The talk, in brief, was about the technical features of Redshift that allow us to write, run, and maintain many thousands of lines of SQL that run over hundreds of billions of rows at a time. I stayed away from nitty-gritty details in the talk, since I only had 15 minutes, and tried to focus on high-level take-aways:

  • SQL is code, so treat it like the rest of your code. It has to be clean, factored, and documented. Use CTEs to break queries into logical chunks. Use window functions to express complex ideas succinctly.
  • Redshift is an MPP system with fast IO, fast sorting, and lots of storage. Use this to your advantage by storing multiple different sort orders of your data if you have different access patterns. Materialize shared intermediates so many queries can take advantage of them.
  • Redshift has excellent integration with S3. Use the fat pipes to cheaply materialize query intermediates for debugging. Use the one-click snapshot feature to open up experimentation with schema, data layout, and column compression. If it doesn’t work out, you revert to your old snapshot.
  • Use the operational simplicity of Redshift to be frugal. Turn over the responsibility of managing cluster lifecycles to the people that use them. For instance, devs and QA rarely need their clusters when the workday is done. The dashboards are such a no-brainer that it’s barely a burden to have them turn off and start up their own clusters. Allow users to take responsibility for their cluster, and they will become more responsible about using their cluster.
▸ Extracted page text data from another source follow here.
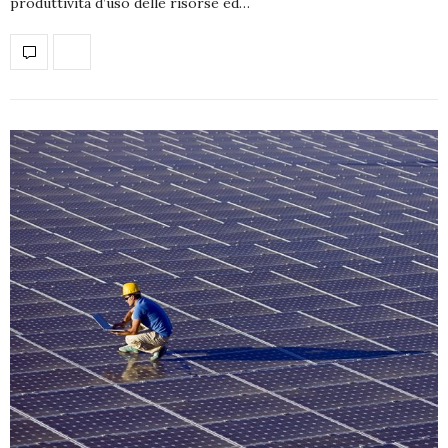
produttività d’uso delle risorse ed…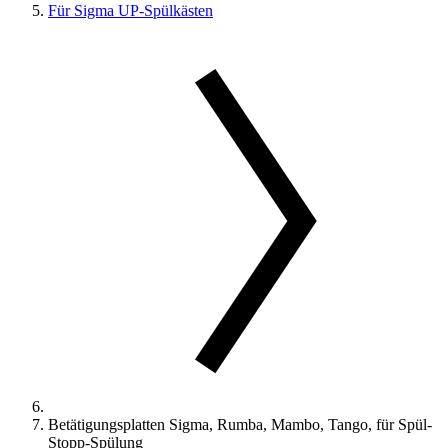
Für Sigma UP-Spülkästen
Betätigungsplatten Sigma, Rumba, Mambo, Tango, für Spül-
Stopp-Spülung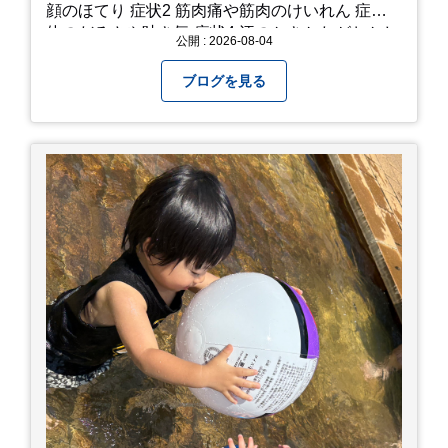
顔のほてり 症状2 筋肉痛や筋肉のけいれん 症状3
体のだるさや吐き気 症状4 汗のかきかたがおかし
公開 : 2026-08-04
い 症状5 体温が高い、皮ふの異常 症状6 呼びかけ
に反応しない、まっすぐ歩けない 症状7 水分補給
ブログを見る
ができない もし、熱中症かなと思ったら… □すぐ
に医療機関へ相談、または救急車を呼びましょう
□涼しい場所へ移動しましょう □衣服を脱がし、
体を冷やして体温を下げましょう □塩分や水分を
補給しましょう 一番大切な命を守って、夏を乗り
切りましょう！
  • Use the operational simplicity of Redshift to be more aware. With just a few clicks, you can launch differently sized clusters and evaluate your reports and queries against all of them. Quantify the cost of your queries in time and money.
  • It’s a managed service: stop worrying about nodes and rows and partitions and compression! Get back to business value:
    • How long does the customer have to wait?
    • How much does this report cost?
    • How do I make my staff more productive?
    • How do I minimize my technical debt?